My heart is damaged. It is scarred by loss and disappointment. The scars offer evidence of their presence with every beat in a complicated rhythmic pattern I have yet to keep time with. I voluntarily gave some of what I’ve lost. Some, less willingly, I either accepted or still resist. I expect my off-beat tapping will improve with further acceptance. My disappointment withers with the realization that what is replacing my losses is far more valuable to me, far more powerful and life giving than what I’ve given up. This does not eliminate the scars or their pain, it makes them important, gives them a place of significance and hints to poetic lyrics being crafted into music.
I find this hope for and understanding of the rhythm, poetry and music of my heart to be powerful in the recipe for healing. Were it not for the loss and disappointment, there would be no comparison to make. I would still be unsatisfied, but without the initial hunger pangs that come with the taste of the unseen future feast. I would long for something but have no place to put it and no capacity to put it to work.
My truck, Earl, is part of this continuing story, a metaphor, and maybe more than that. He has come to me nearly stock, but with a quiet, tired heart, whiny transmission and leaky, squeaking steering – among other things. In some ways, I am hoping Earl is a replacement for recent losses.
I sold a 68 nova that my dad bought new and had remained in the family until last month. I sold a 79 f350 that I built with my friend Joe from scratch. It started as a beat up farm truck and ended as a glorious fire-breathing monster. Both vehicles and several others along the way received chunks of my soul as they spent their seasons with me.
I loved the smell of my dad’s nova and the sound of the engine. I used to sit in it in the garage with my hands resting on the steering wheel and just breathe the comfort of age and vague memory. Once a month or so, I drove it around a few country blocks to keep carbon build up at bay and make sure no rubber grew on the tires. The roar of that V8 made me chuckle with deep, deep contentment. I will miss it until I’m dead. I plan on driving it in heaven.
68 Nova with 307 and 3 on the floor |
Big black was different. He was a symbol of my (supposed) success. I partnered with my neighbor Joe, a wise old ex-contractor (among many other things) who spent his time with a couple buddies restoring 73-79 ford trucks. He let me pick the truck and design the restoration. In the end, like with so many other things, Big Black became more than it should have been. I took an elegantly simple creation and added too much to it. Kind of a theme for me. It was the coolest truck in Clark County. Hands down, no contest.

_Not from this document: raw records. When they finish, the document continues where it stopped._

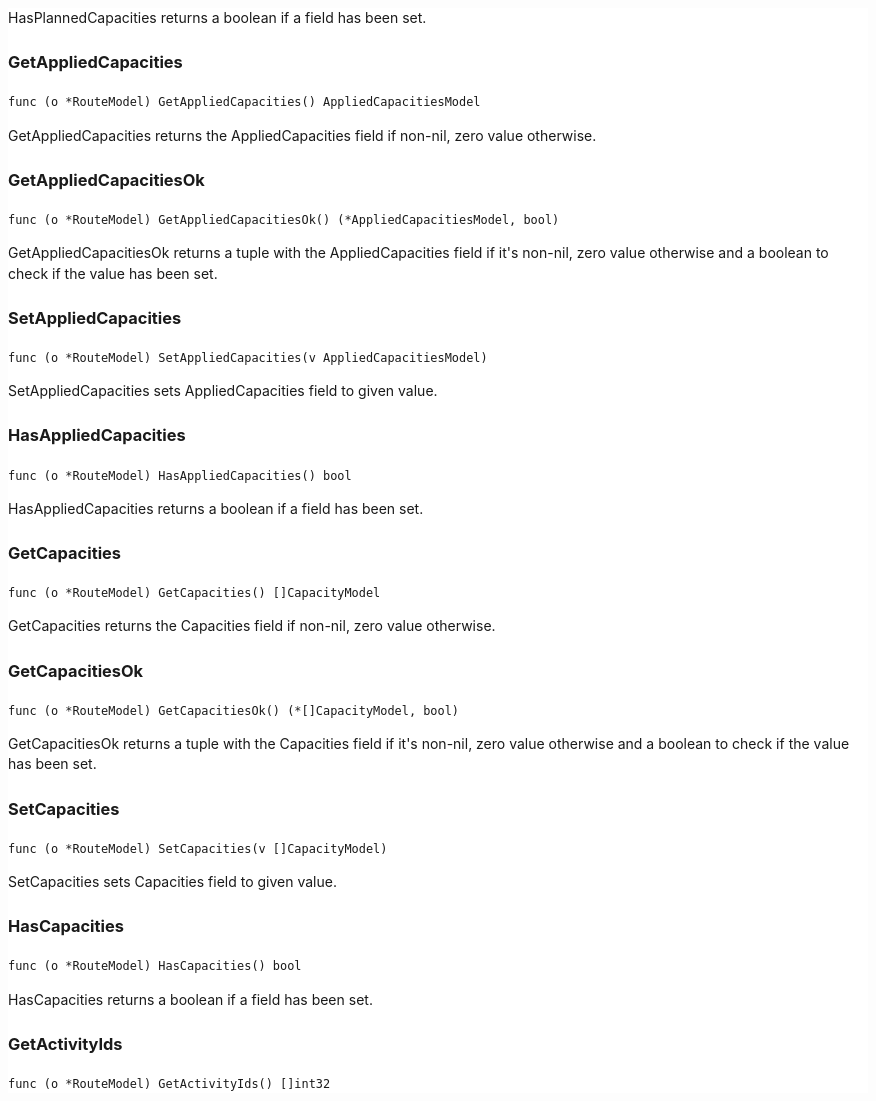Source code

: HasPlannedCapacities returns a boolean if a field has been set.

### GetAppliedCapacities

`func (o *RouteModel) GetAppliedCapacities() AppliedCapacitiesModel`

GetAppliedCapacities returns the AppliedCapacities field if non-nil, zero value otherwise.

### GetAppliedCapacitiesOk

`func (o *RouteModel) GetAppliedCapacitiesOk() (*AppliedCapacitiesModel, bool)`

GetAppliedCapacitiesOk returns a tuple with the AppliedCapacities field if it's non-nil, zero value otherwise
and a boolean to check if the value has been set.

### SetAppliedCapacities

`func (o *RouteModel) SetAppliedCapacities(v AppliedCapacitiesModel)`

SetAppliedCapacities sets AppliedCapacities field to given value.

### HasAppliedCapacities

`func (o *RouteModel) HasAppliedCapacities() bool`

HasAppliedCapacities returns a boolean if a field has been set.

### GetCapacities

`func (o *RouteModel) GetCapacities() []CapacityModel`

GetCapacities returns the Capacities field if non-nil, zero value otherwise.

### GetCapacitiesOk

`func (o *RouteModel) GetCapacitiesOk() (*[]CapacityModel, bool)`

GetCapacitiesOk returns a tuple with the Capacities field if it's non-nil, zero value otherwise
and a boolean to check if the value has been set.

### SetCapacities

`func (o *RouteModel) SetCapacities(v []CapacityModel)`

SetCapacities sets Capacities field to given value.

### HasCapacities

`func (o *RouteModel) HasCapacities() bool`

HasCapacities returns a boolean if a field has been set.

### GetActivityIds

`func (o *RouteModel) GetActivityIds() []int32`
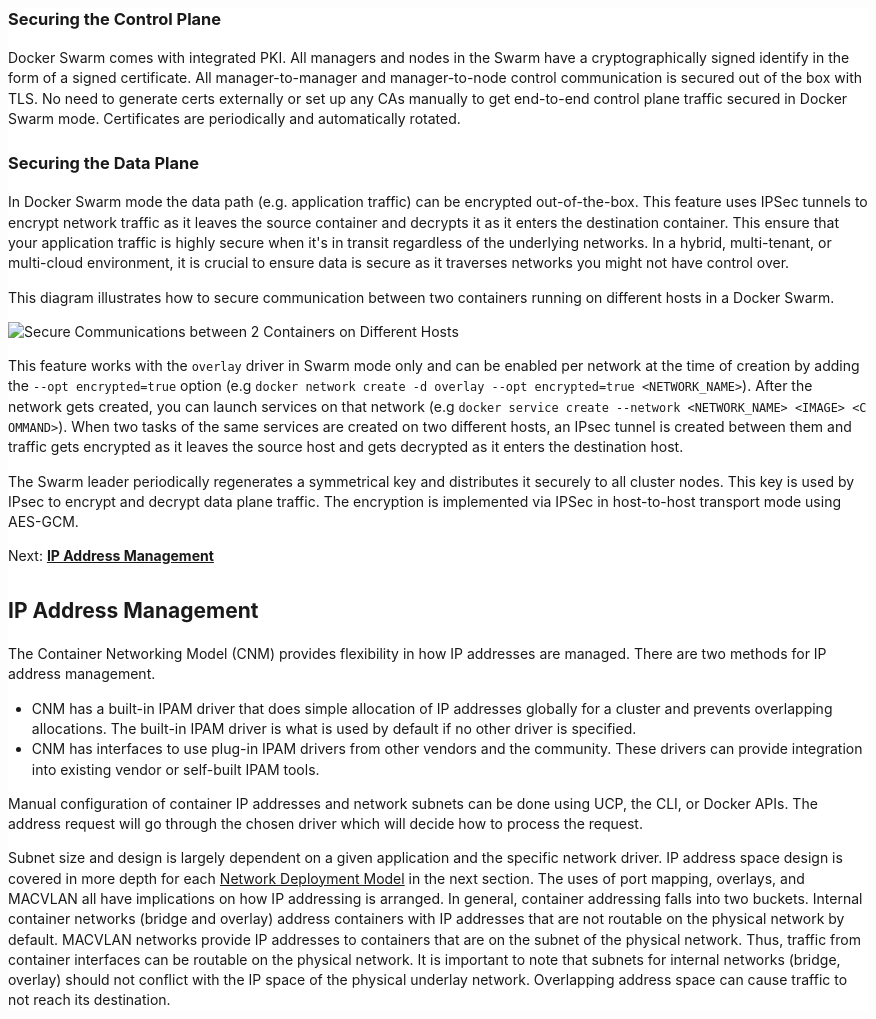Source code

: ### Securing the Control Plane

Docker Swarm comes with integrated PKI. All managers and nodes in the Swarm have a cryptographically signed identify in the form of a signed certificate. All manager-to-manager and manager-to-node control communication is secured out of the box with TLS. No need to generate certs externally or set up any CAs manually to get end-to-end control plane traffic secured in Docker Swarm mode. Certificates are periodically and automatically rotated.

### Securing the Data Plane

In Docker Swarm mode the data path (e.g. application traffic) can be encrypted out-of-the-box. This feature uses IPSec tunnels to encrypt network traffic as it leaves the source container and decrypts it as it enters the destination container.  This ensure that your application traffic is highly secure when it's in transit regardless of the underlying networks. In a hybrid, multi-tenant, or multi-cloud environment, it is crucial to ensure data is secure as it traverses networks you might not have control over. 

This diagram illustrates how to secure communication between two containers running on different hosts in a Docker Swarm. 

![Secure Communications between 2 Containers on Different Hosts](img/ipsec.png)

This feature works with the `overlay` driver in Swarm mode only and can be enabled per network at the time of creation by adding the `--opt encrypted=true` option (e.g `docker network create -d overlay --opt encrypted=true <NETWORK_NAME>`). After the network gets created, you can launch services on that network (e.g `docker service create --network <NETWORK_NAME> <IMAGE> <COMMAND>`). When two tasks of the same services are created on two different hosts, an IPsec tunnel is created between them and traffic gets encrypted as it leaves the source host and gets decrypted as it enters the destination host. 

The Swarm leader periodically regenerates a symmetrical key and distributes it securely to all cluster nodes. This key is used by IPsec to encrypt and decrypt data plane traffic. The encryption is implemented via IPSec in host-to-host transport mode using AES-GCM.

Next: **[IP Address Management](12-ipaddress-management.md)**
## <a name="ipam"></a>IP Address Management

The Container Networking Model (CNM) provides flexibility in how IP addresses are managed. There are two methods for IP address management.

- CNM has a built-in IPAM driver that does simple allocation of IP addresses globally for a cluster and prevents overlapping allocations. The built-in IPAM driver is what is used by default if no other driver is specified. 
- CNM has interfaces to use plug-in IPAM drivers from other vendors and the community. These drivers can provide integration into existing vendor or self-built IPAM tools. 

Manual configuration of container IP addresses and network subnets can be done using UCP, the CLI, or Docker APIs. The address request will go through the chosen driver which will decide how to process the request.

Subnet size and design is largely dependent on a given application and the specific network driver. IP address space design is covered in more depth for each [Network Deployment Model](#models) in the next section. The uses of port mapping, overlays, and MACVLAN all have implications on how IP addressing is arranged. In general, container addressing falls into two buckets. Internal container networks (bridge and overlay) address containers with IP addresses that are not routable on the physical network by default. MACVLAN networks provide IP addresses to containers that are on the subnet of the physical network. Thus, traffic from container interfaces can be routable on the physical network. It is important to note that subnets for internal networks (bridge, overlay) should not conflict with the IP space of the physical underlay network. Overlapping address space can cause traffic to not reach its destination.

I can remember the day I was talking to God about borrowing my father-in-laws 89 Ranger. It sat, gathering moss, in his driveway. The idea centered on fuel economy – in great contrast to the high octane 460 in Big Black. So practical I thought, aren’t I mature… then, in a moment of wide-eyed realization, I knew I was being tricked. I would end up driving that Ranger and giving up my glorious, identity boosting truck. Five years later… yep. Don’t get me wrong; I love my Ranger (Betsy). She’s been a reliable, comfortable, simple gift in the midst of so much that is unstable and unknown. I will be sad to see her go, perhaps more than I was over Big Black.
Enter Earl. Betsy is getting tired. I am afraid I will run her into the ground. Though she is old, she is not old enough that I know how to fix her. Earl is old enough that there are no emissions, no computers, not even fuel injection. His parts are cheap and abundant, new or used. I can sit in the engine compartment with the engine and sleep on the bench seat fully stretched out. I hope that’s not regularly necessary.
What, it is fair to ask, do the Nova, Big Black, Betsy and Earl have to do with my damaged, yet to be syncopated heart? Yes, fair question. I answer with hesitant, anxious, confidence. I am going to try again. As with the rest of my life, I am taking what has been invested in me through apparent difficulty, mistakes and losses and investing it again. Earl is simple and elegant. I hope to draw out these elements and give them strength, beauty and practical application. I intend to find the beat of his heart and hope that the hours spent with my friends with our knuckles in grease will tune my heart as well.